Wray Camden carried himself more like a commander than a private, his stalwart build adding to the sense of authority. His skin was coated in grime, a knife sheathed in his belt. There was another tucked inside his boot, a pistol buried somewhere among the contents of the haversack that dangled at his side.
“C’mon up the trail,” he said, in a tone that would have seemed gruff to any but a friend’s ear. “I need your help with something.” Then he was gone without a glance back to see if the other man followed.
Arthur would never have considered doing otherwise, their allegiance to each other virtually unchanged since childhood games of old. Back then, it was tales of Daniel Boone and Lewis and Clark that drove them into uncharted territory, pieces of driftwood propped on their shoulders for imaginary muskets. Wray had been the leader those times as well, beating paths through the wildest parts of Crooked Wood, his steps turning wherever his instincts told them.
Now, wading after his friend through another overgrown trail, Arthur expected to find timber ready for chopping or a stream for catching fish. Instead, three bodies lay inside a dry creek bed. Their uniforms—what remained of them at least—were a deep shade of blue.

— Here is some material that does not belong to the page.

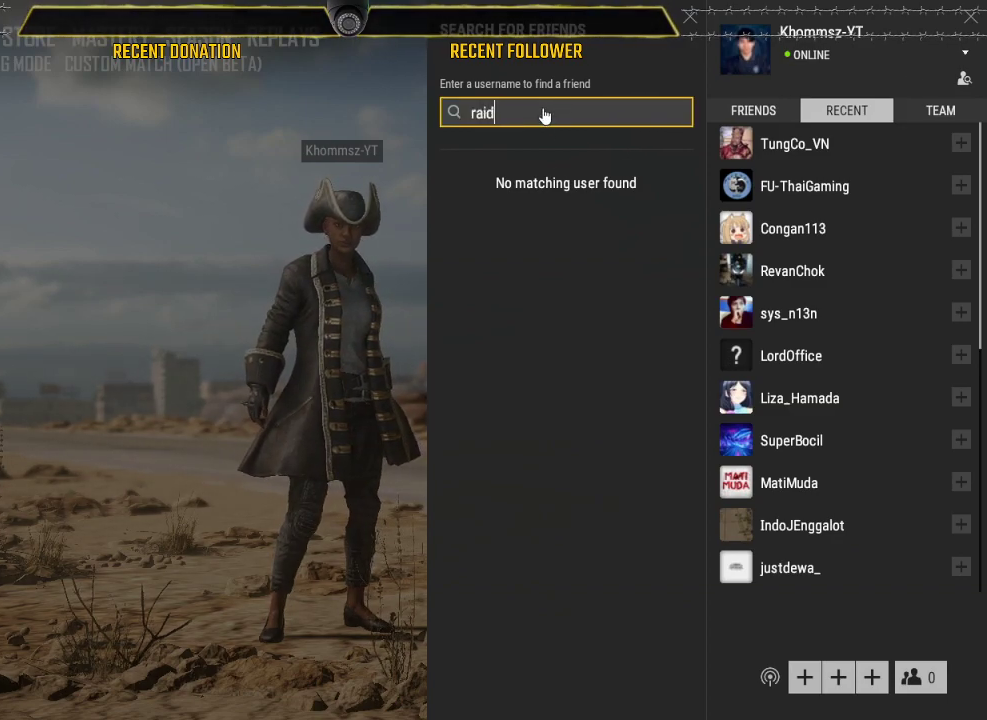
{"keys": [], "mouse": [], "events": [[50, "d", "up"], [100, "e", "down"], [200, "e", "up"], [283, "r", "down"], [383, "r", "up"]]}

“What happened?” he asked, racking his brain for news of a skirmish before they arrived. No one had reported seeing Union troops within a hundred miles, their camps thought to be somewhere further north.
“Might have been a scouting group,” Wray said, crouching to study the nearest body. “They could’ve run into some militia members, or even some homestead owners. If anybody lives back here.”

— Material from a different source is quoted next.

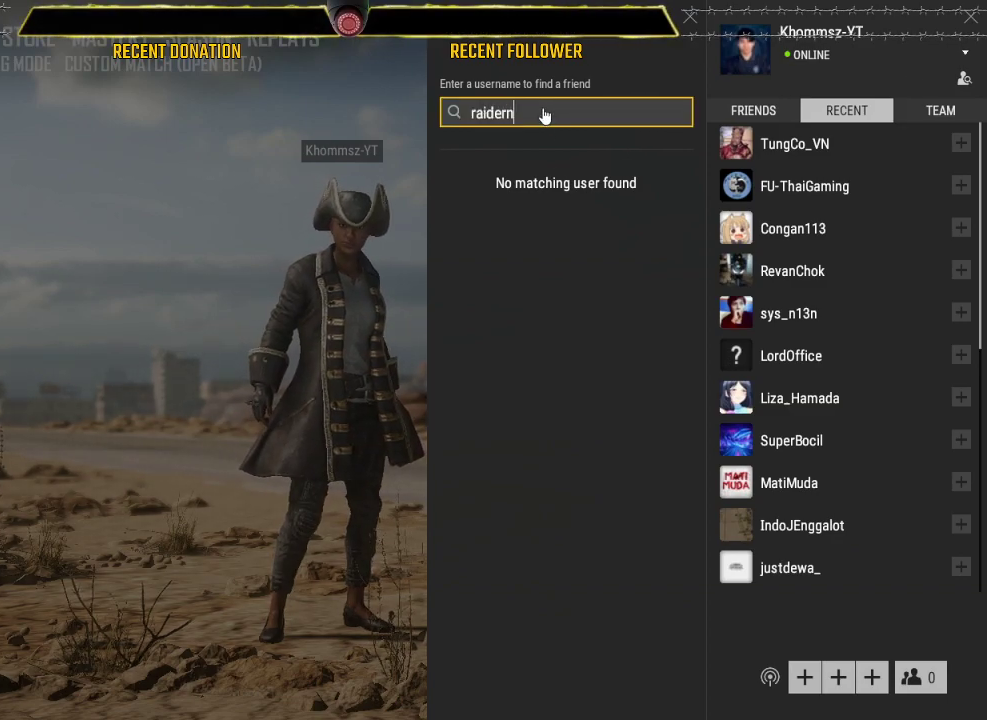
{"keys": [], "mouse": [], "events": []}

Flies crawled over the scant remain
s, flesh picked apart by forest scavengers.
Wray stood and wiped his hands on a coat almost as grimy as those worn by the dead men. Disgust flickered briefly in his face, whether for the state of the bodies, or the meaning behind the uniforms was hard to tell. Wray seldom spoke of the enemy or his reasons for fighting them, even though he’d been among the first of Sylvan Spring’s citizens to lend his name to the recruitment roster.
“Let’s see what they left behind,” he said, with a nod to where a campfire’s ring had scorched the earth in past weeks.
Arthur combed the nearby weeds, finding some blankets and a knife that was broken off just above the handle. There was a haversack with tin plates and cups and a few pieces of silverware. An unfinished game of checkers was left on a cedar stump, the winning move just two spaces away.
Arthur glanced over the items, hoping to find something more useful for the men at his camp. Ignoring the previous owners proved difficult, however, his mind wandering in their direction no matter where his gaze was trained. He was used to his stench, and that of his campmates, from the limited bathing sources. A corpse was another matter. Bile rose in his throat the longer he searched the campsite. “We should bury them,” he said, after a while.
“All right,” said Wray, as if it made no difference to him either way, his pack dropping to the ground with a heavy thud.
They made a trench with a spade they carried for digging edible roots. Arthur covered the bodies with the blankets he found, Wray heaping shovelfuls of dirt over them. A funeral without ceremony or stone markers, like those on battle sites they’d left back in Corinth. Lonely graves for a lonely death.
He felt this way, even surrounded by rows of soldiers when the smoke billowed and artillery pierced the foliage they hid behind. Dying was a solitary nightmare, each man’s experience different from the rest. This much he learned, having witnessed the final breaths of more men than he could ever count or remember.